*** Opening GIVEN RECORDS ***
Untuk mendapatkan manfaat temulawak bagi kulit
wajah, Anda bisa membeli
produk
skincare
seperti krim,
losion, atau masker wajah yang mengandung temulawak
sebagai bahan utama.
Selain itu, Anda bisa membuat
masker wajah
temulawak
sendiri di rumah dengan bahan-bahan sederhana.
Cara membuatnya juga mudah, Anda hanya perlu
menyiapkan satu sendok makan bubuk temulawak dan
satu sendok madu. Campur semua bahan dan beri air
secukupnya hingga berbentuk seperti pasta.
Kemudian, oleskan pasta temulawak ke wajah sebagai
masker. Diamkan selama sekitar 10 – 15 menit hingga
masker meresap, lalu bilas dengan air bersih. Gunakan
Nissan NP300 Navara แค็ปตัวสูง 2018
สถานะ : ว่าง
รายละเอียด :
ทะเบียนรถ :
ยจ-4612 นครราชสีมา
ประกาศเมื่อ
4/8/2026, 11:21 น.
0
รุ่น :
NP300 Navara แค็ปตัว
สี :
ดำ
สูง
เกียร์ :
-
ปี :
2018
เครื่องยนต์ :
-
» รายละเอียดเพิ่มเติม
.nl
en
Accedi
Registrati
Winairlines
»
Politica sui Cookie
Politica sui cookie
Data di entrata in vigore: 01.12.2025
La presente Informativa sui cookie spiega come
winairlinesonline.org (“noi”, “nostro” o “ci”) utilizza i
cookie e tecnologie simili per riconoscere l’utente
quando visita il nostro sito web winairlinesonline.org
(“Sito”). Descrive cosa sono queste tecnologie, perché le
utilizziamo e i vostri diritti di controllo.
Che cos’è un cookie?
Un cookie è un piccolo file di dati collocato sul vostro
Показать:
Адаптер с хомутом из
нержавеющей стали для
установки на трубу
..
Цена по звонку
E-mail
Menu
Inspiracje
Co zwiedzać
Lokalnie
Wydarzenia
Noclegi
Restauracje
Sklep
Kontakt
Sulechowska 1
*** Closing GIVEN RECORDS ***
*** Opening GIVEN RECORDS ***
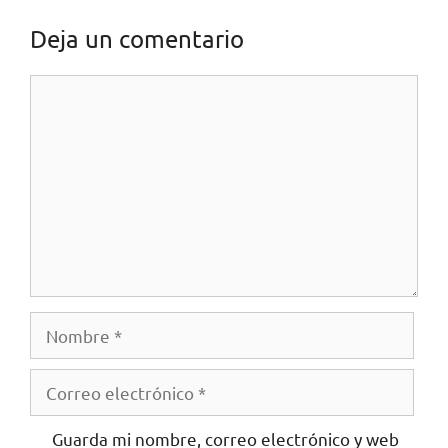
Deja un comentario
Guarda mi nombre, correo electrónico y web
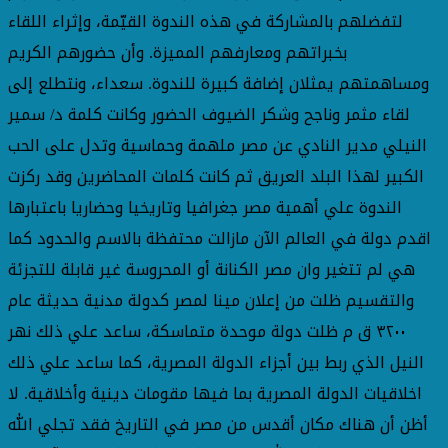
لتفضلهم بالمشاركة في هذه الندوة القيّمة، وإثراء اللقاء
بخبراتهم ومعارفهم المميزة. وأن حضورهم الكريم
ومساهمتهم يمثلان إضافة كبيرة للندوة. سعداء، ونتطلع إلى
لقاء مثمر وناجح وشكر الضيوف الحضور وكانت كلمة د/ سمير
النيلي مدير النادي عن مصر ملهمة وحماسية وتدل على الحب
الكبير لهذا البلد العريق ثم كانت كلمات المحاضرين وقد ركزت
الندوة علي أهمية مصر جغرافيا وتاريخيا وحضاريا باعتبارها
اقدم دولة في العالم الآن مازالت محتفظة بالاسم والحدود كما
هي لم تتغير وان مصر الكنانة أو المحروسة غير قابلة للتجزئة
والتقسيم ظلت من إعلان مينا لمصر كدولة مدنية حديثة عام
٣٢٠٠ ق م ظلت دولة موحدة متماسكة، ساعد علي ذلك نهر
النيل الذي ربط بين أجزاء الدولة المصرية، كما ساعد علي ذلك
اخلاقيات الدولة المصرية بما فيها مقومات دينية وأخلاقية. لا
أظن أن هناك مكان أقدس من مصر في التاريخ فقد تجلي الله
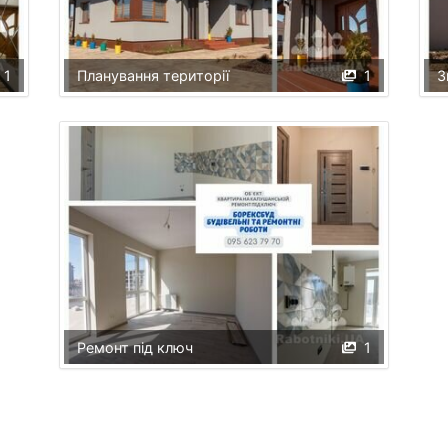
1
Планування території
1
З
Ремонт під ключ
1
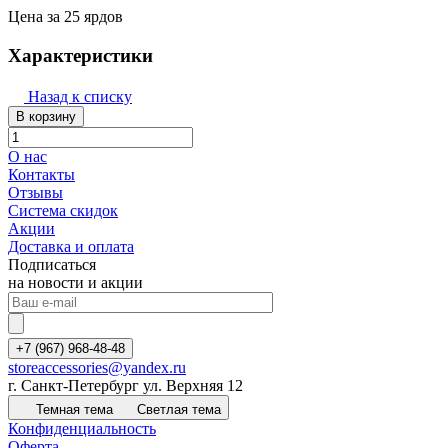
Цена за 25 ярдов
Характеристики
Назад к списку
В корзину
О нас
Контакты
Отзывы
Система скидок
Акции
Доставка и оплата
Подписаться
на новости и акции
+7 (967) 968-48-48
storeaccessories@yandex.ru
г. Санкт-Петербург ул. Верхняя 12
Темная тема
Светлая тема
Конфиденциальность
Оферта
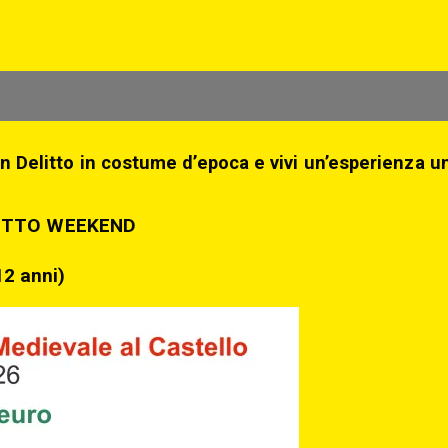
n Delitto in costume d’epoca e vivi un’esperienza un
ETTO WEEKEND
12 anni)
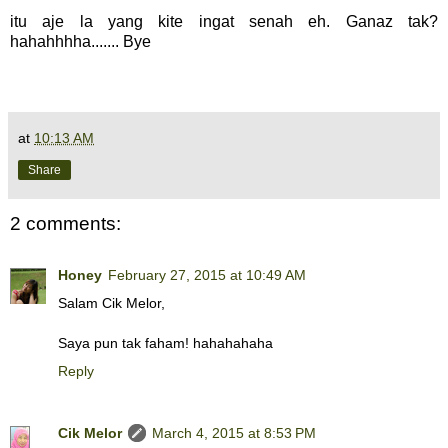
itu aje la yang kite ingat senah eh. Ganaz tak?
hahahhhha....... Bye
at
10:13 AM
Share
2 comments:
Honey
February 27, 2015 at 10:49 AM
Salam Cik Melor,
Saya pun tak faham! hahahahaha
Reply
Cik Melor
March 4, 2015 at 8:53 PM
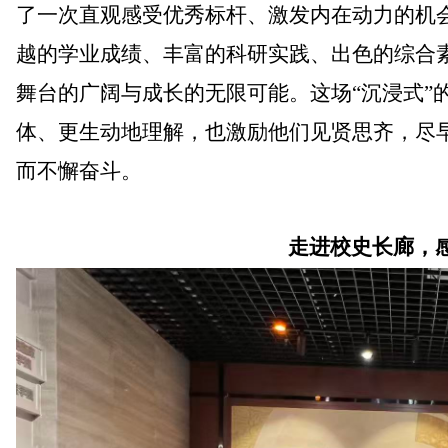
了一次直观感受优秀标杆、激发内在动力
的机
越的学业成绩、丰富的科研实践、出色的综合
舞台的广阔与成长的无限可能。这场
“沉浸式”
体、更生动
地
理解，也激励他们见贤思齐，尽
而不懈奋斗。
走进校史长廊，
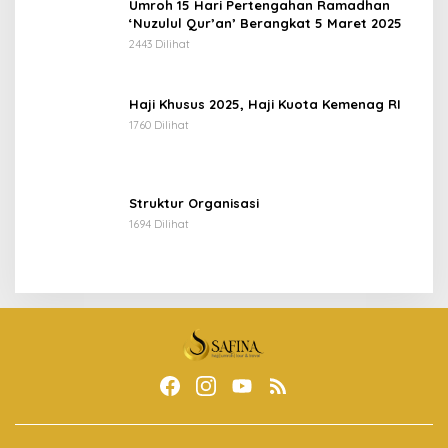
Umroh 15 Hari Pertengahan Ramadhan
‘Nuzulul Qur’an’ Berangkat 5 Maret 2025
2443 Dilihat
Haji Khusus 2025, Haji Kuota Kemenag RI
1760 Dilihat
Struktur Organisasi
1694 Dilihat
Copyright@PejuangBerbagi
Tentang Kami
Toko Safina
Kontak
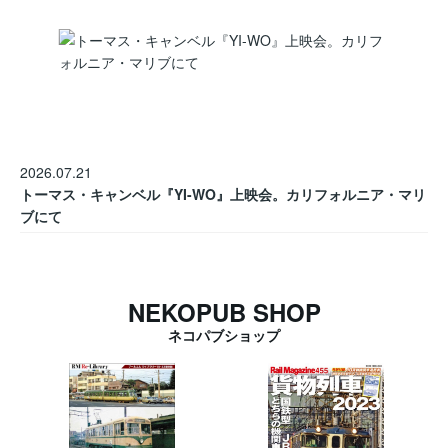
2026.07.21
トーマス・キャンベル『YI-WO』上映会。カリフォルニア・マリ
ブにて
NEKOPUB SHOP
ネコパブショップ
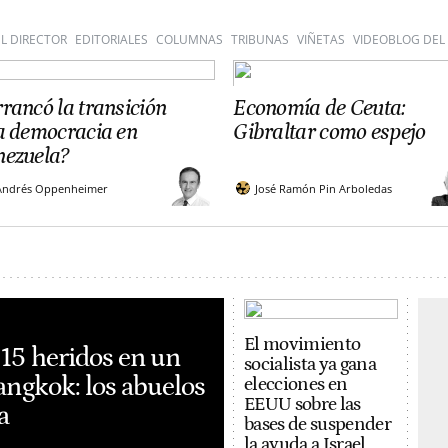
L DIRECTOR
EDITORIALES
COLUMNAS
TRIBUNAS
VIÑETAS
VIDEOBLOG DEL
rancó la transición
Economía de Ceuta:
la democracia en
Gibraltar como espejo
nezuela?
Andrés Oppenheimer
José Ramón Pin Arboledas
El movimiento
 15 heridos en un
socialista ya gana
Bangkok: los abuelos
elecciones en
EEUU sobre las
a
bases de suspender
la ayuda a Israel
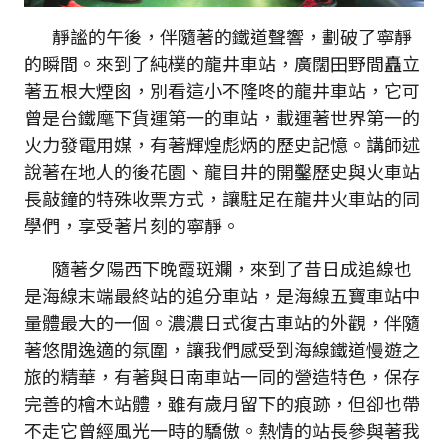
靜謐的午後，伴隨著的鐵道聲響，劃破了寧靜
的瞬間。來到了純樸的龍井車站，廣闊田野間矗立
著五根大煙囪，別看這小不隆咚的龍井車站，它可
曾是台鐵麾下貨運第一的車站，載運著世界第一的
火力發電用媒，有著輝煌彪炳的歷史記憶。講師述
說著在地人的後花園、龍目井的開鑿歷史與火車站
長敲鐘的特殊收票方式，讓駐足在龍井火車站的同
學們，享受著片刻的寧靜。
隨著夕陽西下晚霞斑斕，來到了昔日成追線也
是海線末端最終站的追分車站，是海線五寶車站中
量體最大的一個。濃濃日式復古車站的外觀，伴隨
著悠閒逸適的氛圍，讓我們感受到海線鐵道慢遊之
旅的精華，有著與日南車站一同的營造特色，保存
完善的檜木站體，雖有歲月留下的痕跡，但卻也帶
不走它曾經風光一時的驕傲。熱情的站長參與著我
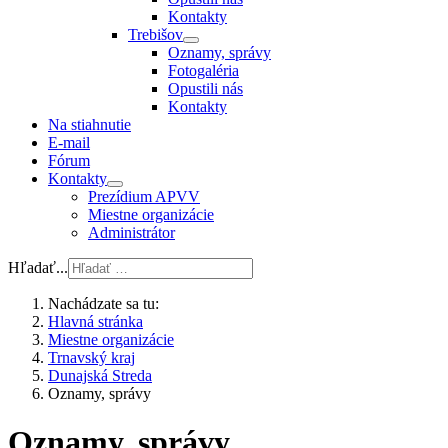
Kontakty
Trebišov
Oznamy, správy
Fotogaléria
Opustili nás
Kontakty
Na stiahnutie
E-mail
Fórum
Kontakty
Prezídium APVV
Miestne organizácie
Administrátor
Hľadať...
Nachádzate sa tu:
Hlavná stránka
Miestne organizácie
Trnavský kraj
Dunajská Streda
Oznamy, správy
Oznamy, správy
*** Closing GIVEN RECORDS ***
## [REQUEST]
All pictures are to be skipped. Output, word for word, the lines in the data above starting at the line containing "storeaccessories@yandex.ru" and ending at the line containing "隨著夕陽西下晚霞斑斕，來到了昔日成追線也".

## [WRITTEN SOLUTION]
storeaccessories@yandex.ru
г. Санкт-Петербург ул. Верхняя 12
Темная тема
Светлая тема
Конфиденциальность
Оферта
n Delitto in costume d’epoca e vivi un’esperienza un
ETTO WEEKEND
12 anni)
itu aje la yang kite ingat senah eh. Ganaz tak?
hahahhhha....... Bye
at
10:13 AM
Share
2 comments:
Honey
February 27, 2015 at 10:49 AM
Salam Cik Melor,
Saya pun tak faham! hahahahaha
Reply
Cik Melor
March 4, 2015 at 8:53 PM
了一次直观感受优秀标杆、激发内在动力
的机
越的学业成绩、丰富的科研实践、出色的综合
舞台的广阔与成长的无限可能。这场
“沉浸式”
体、更生动
地
理解，也激励他们见贤思齐，尽
而不懈奋斗。
走进校史长廊，
Umroh 15 Hari Pertengahan Ramadhan
‘Nuzulul Qur’an’ Berangkat 5 Maret 2025
2443 Dilihat
Haji Khusus 2025, Haji Kuota Kemenag RI
1760 Dilihat
Struktur Organisasi
1694 Dilihat
Copyright@PejuangBerbagi
Tentang Kami
Toko Safina
Kontak
2026.07.21
トーマス・キャンベル『YI-WO』上映会。カリフォルニア・マリ
ブにて
NEKOPUB SHOP
ネコパブショップ
L DIRECTOR
EDITORIALES
COLUMNAS
TRIBUNAS
VIÑETAS
VIDEOBLOG DEL
rancó la transición
Economía de Ceuta:
la democracia en
Gibraltar como espejo
nezuela?
Andrés Oppenheimer
José Ramón Pin Arboledas
El movimiento
 15 heridos en un
socialista ya gana
Bangkok: los abuelos
elecciones en
EEUU sobre las
a
bases de suspender
la ayuda a Israel
靜謐的午後，伴隨著的鐵道聲響，劃破了寧靜
的瞬間。來到了純樸的龍井車站，廣闊田野間矗立
著五根大煙囪，別看這小不隆咚的龍井車站，它可
曾是台鐵麾下貨運第一的車站，載運著世界第一的
火力發電用媒，有著輝煌彪炳的歷史記憶。講師述
說著在地人的後花園、龍目井的開鑿歷史與火車站
長敲鐘的特殊收票方式，讓駐足在龍井火車站的同
學們，享受著片刻的寧靜。
隨著夕陽西下晚霞斑斕，來到了昔日成追線也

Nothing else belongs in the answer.